Em minha opinião, essa percepção do caráter especulativo de nossas explicações sobre a função ou a existência de tal ou tal estrutura é importante porque nos mantém atentos sobre o que essas explicações de facto são: especulações. É impressionante o número de biólogos (poderei dizer a esmagadora maioria?) que afirma sem titubear “a função disso é x”, “isso serve para y”, “essa é uma adaptação que permite z”, e assim por diante. Penso que convém um pouco mais de cautela.

Não poderia findar essa breve nota sem falar dele, o maior problema da biologia evolutiva, a pedra no meio do caminho, o calo no sapato: o sexo. Por que o sexo surgiu? Quais as funções do sexo? Há diversas hipóteses interessantes, desde a Hipótese da Rainha Vermelha até à Catraca de Muller. Não quero aqui discuti-las, e o leitor, se estiver interessado, pode achar uma grande quantidade de boas leituras e excelentes materiais na internet. O que quero defender é outra coisa: quer privilegiemos a hipótese x ou y, quer num futuro próximo uma das hipóteses se mostre tentadoramente correta, ainda assim, a atribuição de uma função para a reprodução sexuada, a elaboração de uma explicação para a razão de ser dessa adaptação será apenas uma especulação.

Mas não há razão para desapontamentos: especulações não são inerentemente ruins. Aliás, as ciências trabalham com probabilidades e não com certezas absolutas.

1 comentário

    • Dinis Ribeiro on 25/08/2015 at 12:54
    • Responder

    Comentando esta parte do texto:

    … estamos a apenas 150 anos do surgimento da biologia evolutiva e a apenas 50 anos do surgimento da sistemática filogenética, e já somos capazes de reconstituir a quase totalidade da árvore da vida…

    Sugiro este artigo:

    https://en.wikipedia.org/wiki/Texas_Longhorn

    Portuguese cattle breeds, such as Alentejana and Mertolenga, are the closest relatives of Texas Longhorns.

    https://en.wikipedia.org/wiki/Alentejana_cattle

    https://en.wikipedia.org/wiki/Mertolenga_cattle

    Texas Scientist With a Thing for Longhorns
    http://www.nytimes.com/2015/07/07/science/david-hillis-texas-scientist-longhorns.html?_r=0

    We know that Columbus had cattle with him during his second voyage. But here’s the rest of the story: In the early 1500s, the Spanish introduced them into Mexico, where they broke free of captivity and eventually formed feral herds.

    It was those that migrated into what would later become the American Southwest and that lived in the wild for hundreds of years. Then, in the 1860s, Texans returned home from the Civil War, broke and starving.

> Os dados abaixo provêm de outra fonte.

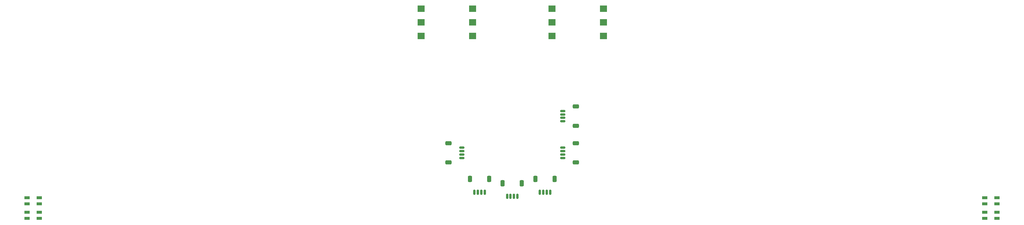
<source format=gtp>
G04 #@! TF.GenerationSoftware,KiCad,Pcbnew,(6.0.10-0)*
G04 #@! TF.CreationDate,2023-02-15T16:58:23+09:00*
G04 #@! TF.ProjectId,Sandy,53616e64-792e-46b6-9963-61645f706362,v.0*
G04 #@! TF.SameCoordinates,Original*
G04 #@! TF.FileFunction,Paste,Top*
G04 #@! TF.FilePolarity,Positive*
%FSLAX46Y46*%
G04 Gerber Fmt 4.6, Leading zero omitted, Abs format (unit mm)*
G04 Created by KiCad (PCBNEW (6.0.10-0)) date 2023-02-15 16:58:23*
%MOMM*%
%LPD*%
G01*
G04 APERTURE LIST*
G04 Aperture macros list*
%AMRoundRect*
0 Rectangle with rounded corners*
0 $1 Rounding radius*
0 $2 $3 $4 $5 $6 $7 $8 $9 X,Y pos of 4 corners*
0 Add a 4 corners polygon primitive as box body*
4,1,4,$2,$3,$4,$5,$6,$7,$8,$9,$2,$3,0*
0 Add four circle primitives for the rounded corners*
1,1,$1+$1,$2,$3*
1,1,$1+$1,$4,$5*
1,1,$1+$1,$6,$7*
1,1,$1+$1,$8,$9*
0 Add four rect primitives between the rounded corners*
20,1,$1+$1,$2,$3,$4,$5,0*
20,1,$1+$1,$4,$5,$6,$7,0*
20,1,$1+$1,$6,$7,$8,$9,0*
20,1,$1+$1,$8,$9,$2,$3,0*%
G04 Aperture macros list end*
%ADD10R,1.600000X0.850000*%
%ADD11R,2.000000X1.900000*%
%ADD12RoundRect,0.150000X0.625000X-0.150000X0.625000X0.150000X-0.625000X0.150000X-0.625000X-0.150000X0*%
%ADD13RoundRect,0.250000X0.650000X-0.350000X0.650000X0.350000X-0.650000X0.350000X-0.650000X-0.350000X0*%
%ADD14RoundRect,0.150000X0.150000X0.625000X-0.150000X0.625000X-0.150000X-0.625000X0.150000X-0.625000X0*%
%ADD15RoundRect,0.250000X0.350000X0.650000X-0.350000X0.650000X-0.350000X-0.650000X0.350000X-0.650000X0*%
%ADD16RoundRect,0.150000X-0.625000X0.150000X-0.625000X-0.150000X0.625000X-0.150000X0.625000X0.150000X0*%
%ADD17RoundRect,0.250000X-0.650000X0.350000X-0.650000X-0.350000X0.650000X-0.350000X0.650000X0.350000X0*%
G04 APERTURE END LIST*
D10*
X26208435Y-140706530D03*
X26208435Y-138956530D03*
X22708435Y-138956530D03*
X22708435Y-140706530D03*
X26208435Y-144906530D03*
X26208435Y-143156530D03*
X22708435Y-143156530D03*
X22708435Y-144906530D03*
X305008435Y-140706530D03*
X305008435Y-138956530D03*
X301508435Y-138956530D03*
X301508435Y-140706530D03*
X305008435Y-144906530D03*
X305008435Y-143156530D03*
X301508435Y-143156530D03*
X301508435Y-144906530D03*
D11*
X137383435Y-83725280D03*
X137383435Y-87725280D03*
X137383435Y-91725280D03*
X152383435Y-83725280D03*
X152383435Y-87725280D03*
X152383435Y-91725280D03*
D12*
X178602185Y-127325280D03*
X178602185Y-126325280D03*
X178602185Y-125325280D03*
X178602185Y-124325280D03*
D13*
X182477185Y-128625280D03*
X182477185Y-123025280D03*
D14*
X155908435Y-137350280D03*
X154908435Y-137350280D03*
X153908435Y-137350280D03*
X152908435Y-137350280D03*
D15*
X157208435Y-133475280D03*
X151608435Y-133475280D03*
D12*
X178602185Y-116609655D03*
X178602185Y-115609655D03*
X178602185Y-114609655D03*
X178602185Y-113609655D03*
D13*
X182477185Y-112309655D03*
X182477185Y-117909655D03*
D14*
X165433435Y-138540905D03*
X164433435Y-138540905D03*
X163433435Y-138540905D03*
X162433435Y-138540905D03*
D15*
X166733435Y-134665905D03*
X161133435Y-134665905D03*
D11*
X175483435Y-83725280D03*
X175483435Y-87725280D03*
X175483435Y-91725280D03*
X190483435Y-83725280D03*
X190483435Y-87725280D03*
X190483435Y-91725280D03*
D16*
X149264685Y-124325280D03*
X149264685Y-125325280D03*
X149264685Y-126325280D03*
X149264685Y-127325280D03*
D17*
X145389685Y-123025280D03*
X145389685Y-128625280D03*
D14*
X174958435Y-137350280D03*
X173958435Y-137350280D03*
X172958435Y-137350280D03*
X171958435Y-137350280D03*
D15*
X176258435Y-133475280D03*
X170658435Y-133475280D03*
M02*

</source>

    Because there was nothing else, they rounded up these wild animals. That’s when redomestication began.

    How did the longhorns get their long horns?

    From that feral period. Today’s longhorns have much longer horns than the animals brought over from Spain. In the wilderness, these animals, which had been bred for docility, were forced to contend with bears, wolves and coyotes. The mothers had to protect their young from predation.

    That’s when the principles of natural selection came into play. The females with the longest horns proved the best defenders of their young. Their offspring survived, and they were able to pass their genes on to the next generation, which is how you got selection for those long horns.

    When you look at this breed today, you can actually see differences between what humans select for in cattle and what nature does.

    Farmers select for docility, high meat and milk production. Those traits are not necessarily an advantage in nature.

    However, because of their second bout in the wild, longhorns are usually far more resistant to disease, live longer, have more calves than domesticated cattle.

    They generally need less water and feed on more diverse types of grasses and brush.